Da lei Dante è duramente accusato di traviamento dalla retta via

 Già nel canto XXIX la processione che si snodava al di là del fiume Letè (si veda al proposito il mio La più grande e ricca allegoria della Divina Commedia in questa stessa rubrica della Via Pulchritudinis) si era fermata con il Carro simboleggiante la Chiesa dirimpetto a Dante. Ora, all’inizio del canto XXX, i ventiquattro seniori rappresentanti i libri dell’Antico Testamento, si volgono al Carro e uno di loro grida tre volte e tutti gli altri dopo di lui “Veni, sponsa, de Libano”. Il riferimento è al Cantico dei Cantici (IV,8) dove, nell’esegesi cattolica, la Sponsa  è di solito interpretata come la Chiesa, ma qui non può esserlo, visto che la Chiesa è simboleggiata dal Carro. Quindi l’invocazione è certamente rivolta a Beatrice che sta sul Carro e rappresenta la teologia o scienza divina.

    A questo punto si levano in volo cento angeli gettando fiori, salutando la sposa con le parole  con cui lo stesso Cristo fu salutato alla sua entrata in Gerusalemme (“Benedictus qui venit in nomine Domini” e dicendo Manibus, oh, date lilia plenis, cioè “ Lanciate gigli (fiori) a piene mani”. La citazione è dall’Eneide (VI, 883), dove Anchise, di fronte al fiume Lete nell’Ade pagano, alla vista dell’ombra destinata a reincarnarsi in Marcello, nipote dell’Imperatore Ottaviano Augusto, morto in giovane età, pronuncia questa frase. Il Bosco non esclude che il verso Virgiliano sia l’estremo, accorato omaggio al poeta latino di cui è imminente la sparizione dalla scena.

   Così, dentro una nuvola di fiori, appare una donna vestita di un abito rosso sotto un verde mantello con il capo cinto di ulivo e coperta di un candido velo. I tre colori sono quelli delle tre virtù teologali: bianca è la Fede, verde è la Speranza, rossa è la Carità. La ghirlanda di ulivo sopra il capo può essere simbolo della sapienza, visto che l’accostamento ulivo – sapienza non è solo classico, ma, come ha sottolineato il Renaudet, anche biblico. A questo punto Dante, per una “occulta virtù che da lei mosse”, sente la gran potenza dell’antico amore. Ormai il poeta è certo che dietro il velo si cela Beatrice e si sente smarrito e confuso. Si volge allora a Virgilio per comunicargli la forte emozione che prova. Ma Virgilio, il “dolcissimo patre” che l’aveva condotto fin lì è scomparso e Dante si mette a piangere.

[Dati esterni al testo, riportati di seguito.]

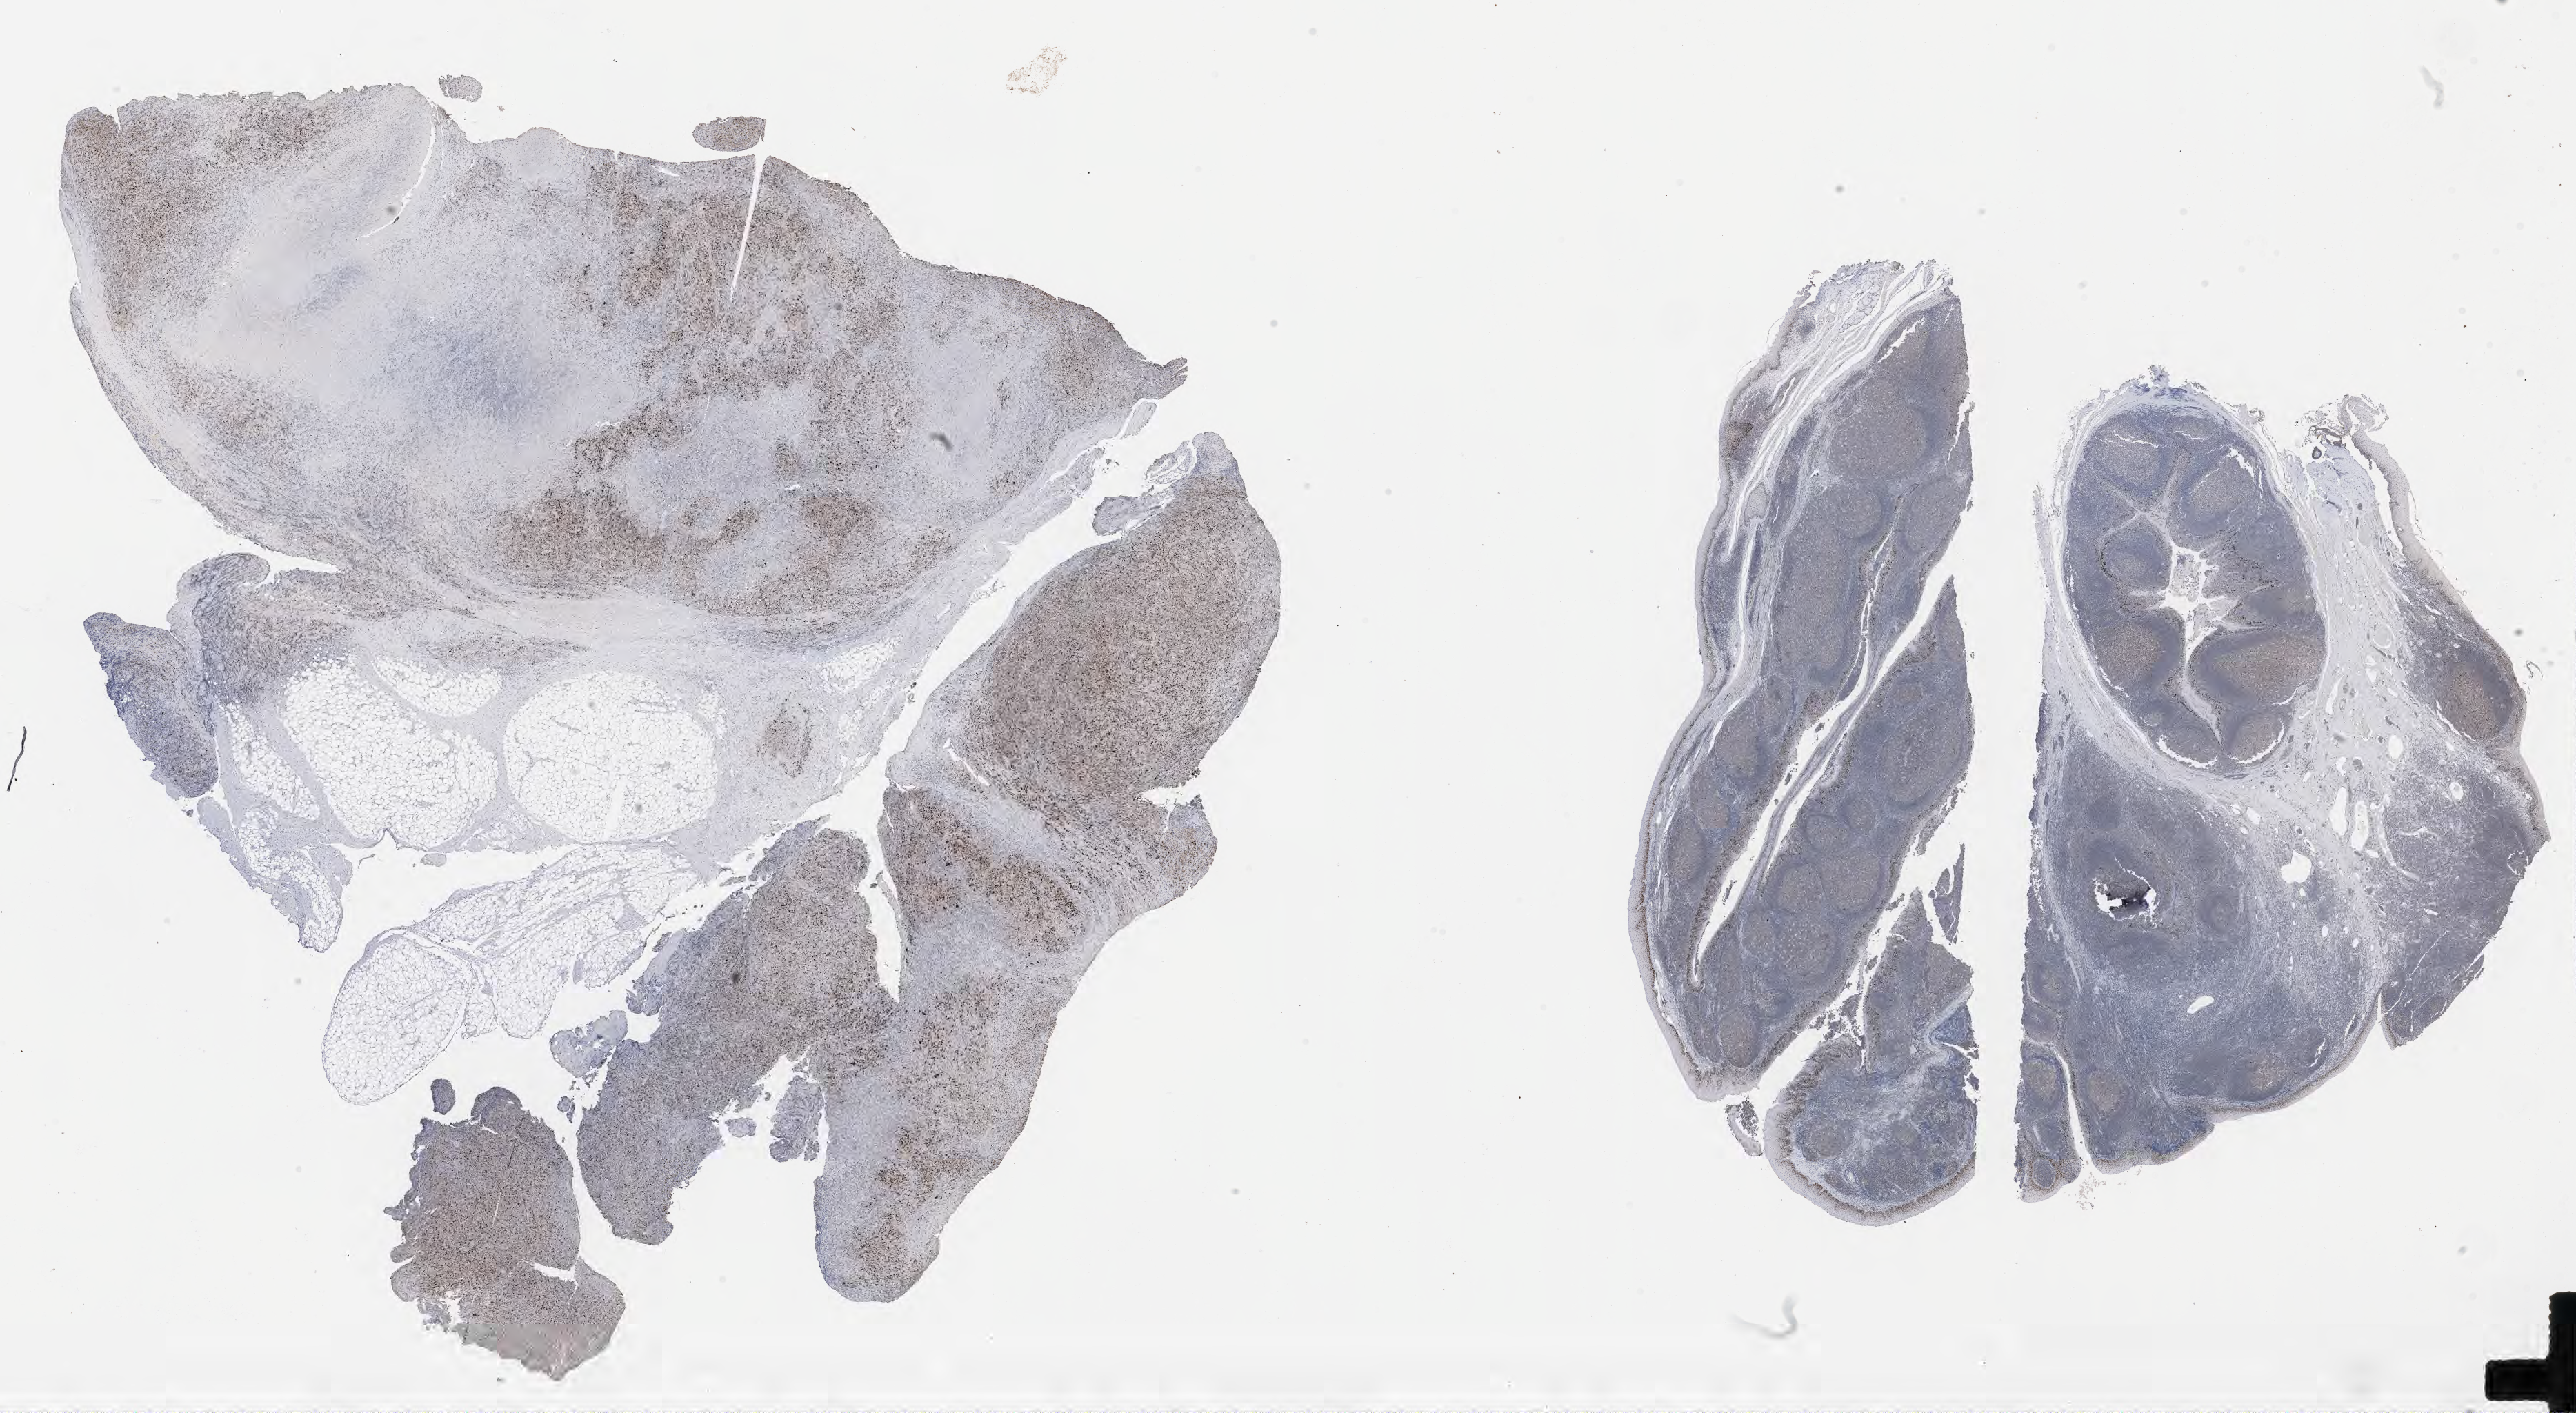
IHC for p53, whole-slide image — whole scanned area (about 30.2 x 16.6 mm) shown as a low-resolution overview. Specimen: tumor tissue. Patient female; aged 46.
- diagnosis: Diffuse large B-cell lymphoma, NOS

   Subentra allora Beatrice che dal Carro, chiamandolo per nome, lo invita a non piangere per la sparizione di Virgilio, ma per motivi ben più gravi. Ella si manifesta in modo esplicito: “Ben son, ben son Beatrice” e poi gli fa una domanda: “Come degnasti di accedere al monte?” Di questo verso sono state date due interpretazioni. La prima intende: ‘Come hai potuto ritenerti degno o capace di salire al monte del Paradiso terrestre’? L’altra dà a ‘degnasti’ un senso ironico, quasi che Beatrice dicesse: ‘ti sei finalmente degnato di pentirti e di giungere fin qui’? Cert’è che in un contesto di severità risulta arduo attribuire un significato ironico alle parole di Beatrice. Così pare al Bosco ed io concordo. Dante comunque decide di guardare il suo volto nelle limpide acque del Letè, ma, vedendosi in esso, si tira indietro, tanta è la vergogna che lo coglie.

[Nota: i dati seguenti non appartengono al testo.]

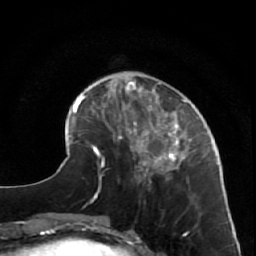
Breast MRI (dynamic contrast-enhanced), one axial slice; position 18 of 64 along the scan axis; cropped to one breast; dynamic contrast-enhanced series, time point 2 of 7 at this slice position (early post-contrast); 1.5 T; TE 2.6 ms, TR 5.7 ms; 2.5 mm slice thickness; 256 × 256 image matrix. Female patient.
Structures marked on this image (semi-automatically segmented with operator editing):
- enhancing-tissue mask used for the functional tumour volume (all voxels passing the contrast-enhancement thresholds inside the analysis volume; usually the tumour): bounding box (x1, y1, x2, y2) in pixels: (125, 85, 218, 185)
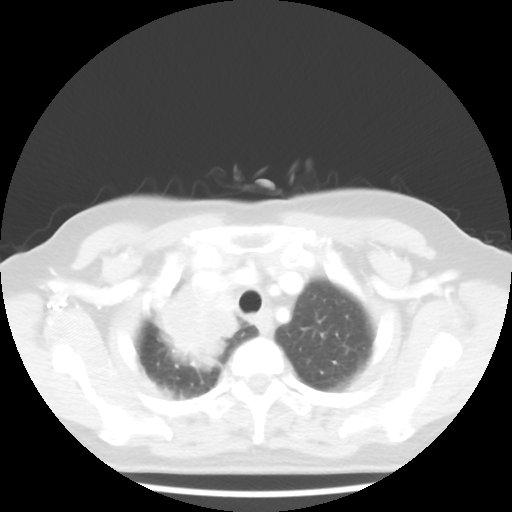
Chest CT, one axial slice; slice 38 of 44 in the series (ordered by position); lung window (W 1500 / L -600 HU); 5 mm slice thickness; 512 × 512 image matrix, field of view 316 × 316 mm. Female patient, age 62 years. Case-level facts recorded for this patient, not image findings: clinical TNM (as recorded): T3 N0 M0; histopathological grade: G3.
Structures marked on this image (rectangle marked by the reading radiologist):
- lung tumour (recorded histology: small cell carcinoma): box from (x=139, y=274) to (x=255, y=377) px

   Gli angeli, sempre presenti in tutta la scena, si impietosiscono di Dante  e subito intonano “In te Domine speravi”.  Si tratta del salmo XXX e Dante dice che non andarono oltre l’espressione ‘pedes meos’, cioè si limitarono ai primi otto versetti. Insomma gli angeli, con un canto di speranza e di misericordia divina giustificano il perché della sua salita al monte. Dante, che era rimasto colpito e addolorato dalle dure parole di Beatrice, ora è commosso dalla compassione degli angeli e si lascia andare a pianti e sospiri.  Beatrice però, stando sempre ferma sul Carro, si rivolge agli angeli con l’intenzione dichiarata che l’ascolti ”colui che di là (cioè dalla riva opposta del Letè) piagne”.

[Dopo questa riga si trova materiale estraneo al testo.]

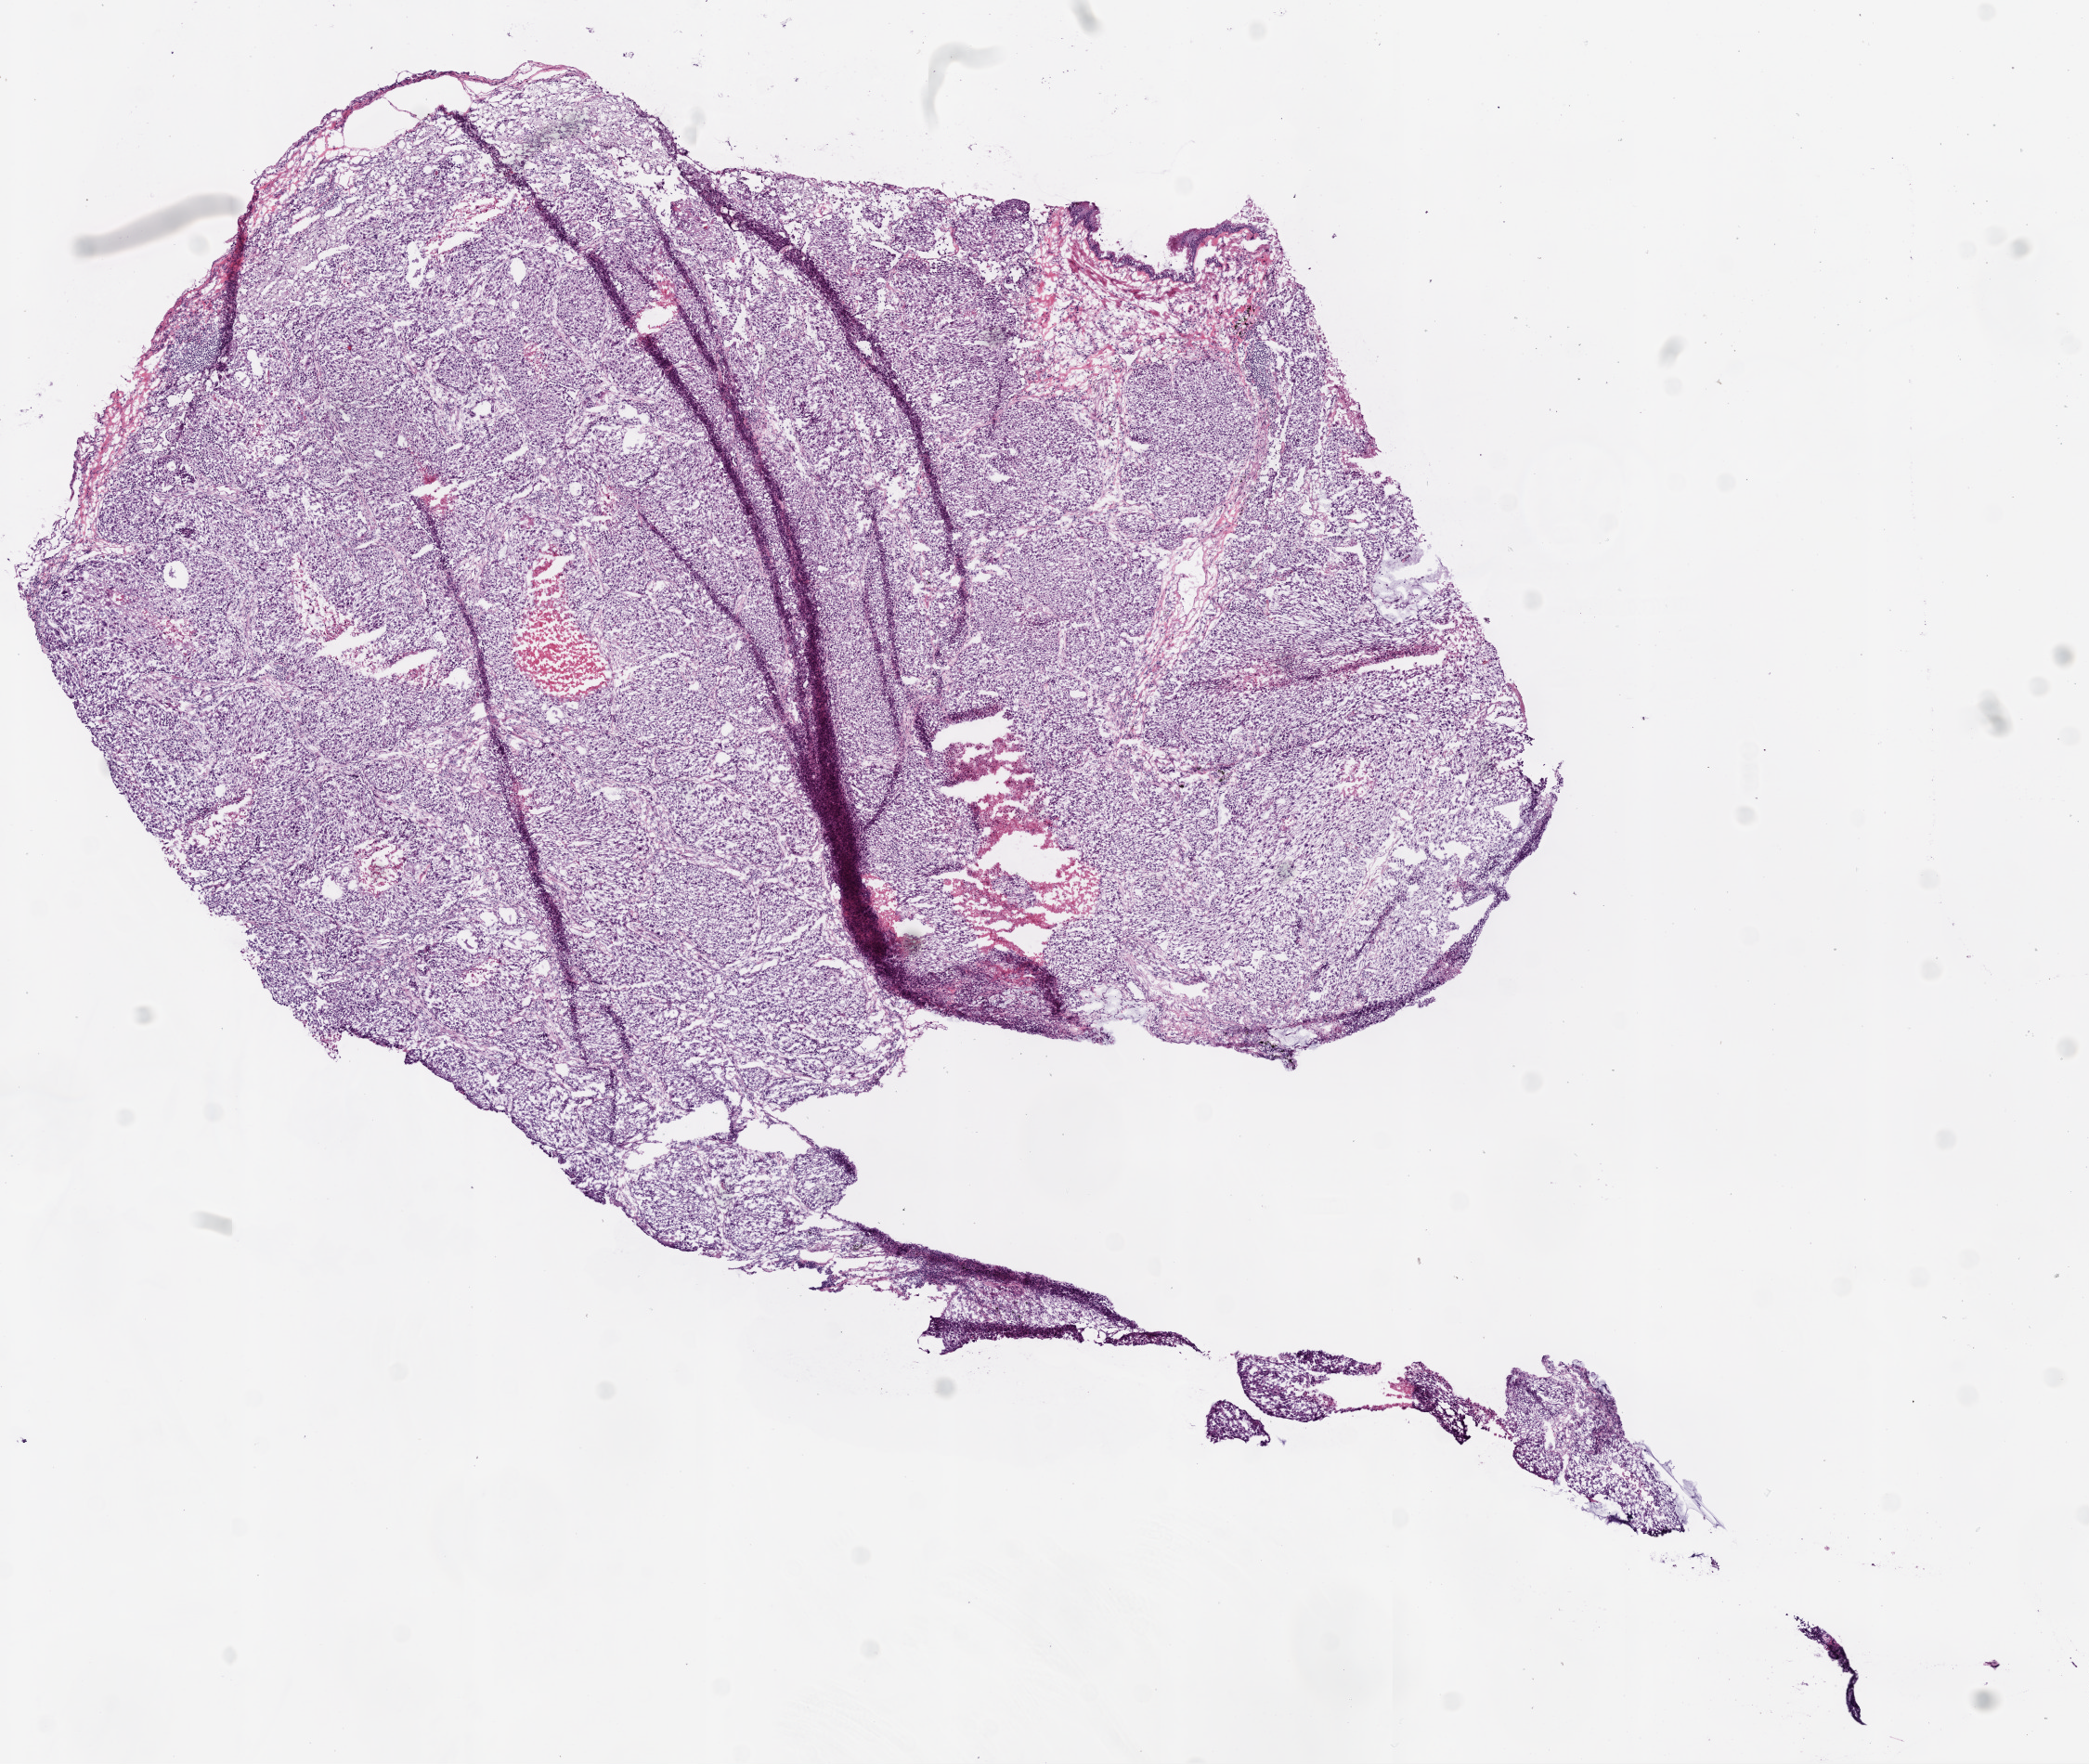
Digitized H&E-stained tissue section (whole slide), shown as a low-resolution overview of the whole scanned area (about 9.0 x 7.6 mm); frozen section from the bottom of the tissue portion; primary tumour sample from the lung. Patient: female, age at initial diagnosis 68 years. Composition of this section per pathologist review: tumour cells 88%, tumour nuclei 85%, normal cells 2%, stromal cells 5%, necrosis 5%.
Laterality: right. Pathologic diagnosis: Squamous cell carcinoma, NOS (upper lobe, lung). AJCC pathologic stage: IA (5th edition).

   Ella afferma che il poeta ricevette in vita dalla Natura e dalla Grazia divina tali disposizioni naturali che, volte al bene, avrebbero prodotto in lui una mirabile riuscita. Ella, da giovane e fino alla propria morte, lo mantenne sulla retta via con la sua presenza. Tuttavia, una volta morta, Dante “diesse altrui”, cioè si diede ad altro o ad un’altra. Qui l’allusione è al racconto della Vita Nuova (XXXV – XXXVII), cioè all’episodio della donna gentile di cui Dante stava per innamorarsi dopo la .morte di Beatrice, “onde molte volte me ne crucciava nel mio cuore ed aveamene per vile assai”. Sembrerebbe dunque questo il traviamento a cui allude Beatrice. Molti studiosi pensano che sia proprio così. E tuttavia, come ci ricorda il Di Salvo, in un’altra sua opera, il Convivio, Dante spiega, senza altre possibili interpretazioni, che la gentile donna era la filosofia. Non sarebbe dunque stato infedele alla sua donna, ma a ciò che essa rappresenta nel poema, cioè la fede rivelata e la teologia e a queste Dante avrebbe preferito l’umana ragione. Alcuni pensano addirittura che il poeta fiorentino potrebbe aver creduto di trovare la verità in dottrine filosofiche al di fuori della Rivelazione. La questione rimane comunque irrisolta. Rimane il verso “e volse i passi suoi per via non vera” (Pg. XXX, v.130). Non valsero, dice ancora Beatrice, sogni e visioni a richiamarlo sul retto sentiero. E tanto si era allontanato che non rimase altro che mostrargli “le perdute genti”.  Ecco perché – dice – mi recai in Inferno e mi rivolsi a colui che lo ha fin qui condotto, cioè Virgilio. Tuttavia, nonostante le purificazioni purgatoriali, rimaneva la necessità di ulteriore pentimento e pianto. Teniamo presente che Beatrice ha sempre parlato velata e, se è vero che essa rappresenta la sapienza teologica, non potrà essere vista da Dante se non quando sarà cancellato in lui anche il ricordo dei peccati e questo sarà possibile con l’immersione nel fiume Letè che avverrà successivamente.  Solo allora Beatrice si “svelerà”. Ecco comunque (ai vv. 142-145) le precise parole con cui essa chiude il XXX canto: “Alto fato di Dio sarebbe rotto,/ se Letè si passasse e tal vivanda/ fosse gustata sanza alcuno scotto/ di pentimento che lagrime spanda”.